When Bernie was running against Hillary Clinton in 2016, a friend of mine in Nebraska said: “I’ll bet Bernie has mowed his own lawn within the last year.” A conservative friend of mine in Kansas mentioned to me in 2016 that Bernie was a likable fellow with a cartoonish appearance. Likability is the coin of the realm in politics, and it is tough not to like Bernie and the simplicity of his lifestyle. Authenticity is what people crave in politics. The image of Bernie’s folding chair informality is being placed everywhere, from outer space to people’s driveways. He is Everyman.
Bernie’s casual “dropping by the post office” attire suggested a great truth: inaugurations are not that big of a deal. We switch Presidents back and forth, every four years. The Founders were clever. This isn’t a monarchy. We don’t have Kings. The Founders knew that absolute power corrupts absolutely. So they split the power three ways, and gave the President a short four year term.

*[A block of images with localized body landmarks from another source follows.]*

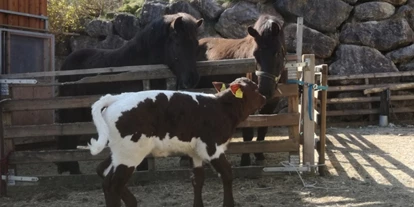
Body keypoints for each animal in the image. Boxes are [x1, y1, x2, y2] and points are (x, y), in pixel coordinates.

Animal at [89, 77, 266, 207]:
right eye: (255, 89)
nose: (264, 97)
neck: (221, 108)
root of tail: (116, 98)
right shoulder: (211, 148)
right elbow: (227, 174)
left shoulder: (195, 152)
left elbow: (197, 180)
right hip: (130, 154)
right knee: (113, 185)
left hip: (119, 153)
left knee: (103, 173)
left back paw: (132, 202)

Government should be boring. It should be background music, not the major thing in people’s lives. Yet the last four years have shown people clutching to political figures for their identity, their self-esteem, their purpose in life. It’s OK to have fun associating with a sports team, or a hobby or even your ancestry. But George Washington didn’t even want political parties. He warned of the “mischief of factions.” As my former history teacher wrote to a local State Representative: “Think for yourself.” Don’t outsource your opinions or conclusions to anyone else.
Sadly, a couple of weeks after the invasion of our Capitol in an attempt to destroy Democracy, Trump’s base remains intact. Trump, like most politicians, is flashy, self-absorbed, and hyper-conscious of his appearance, his hair and his image. People cling to him. And Democrats cling to Biden and Harris. But we shouldn’t cling to people. We should fight for good government, and let God be the object of our worship.
Bernie, thanks for the laugh. We needed it. Politics should not be about people, or parties, or hairstyle or appearances. It should be about ideas. We need more people like Bernie on both sides, people obsessed with ideas, not appearances. By the way, where can I get a pair of mittens just like Bernies?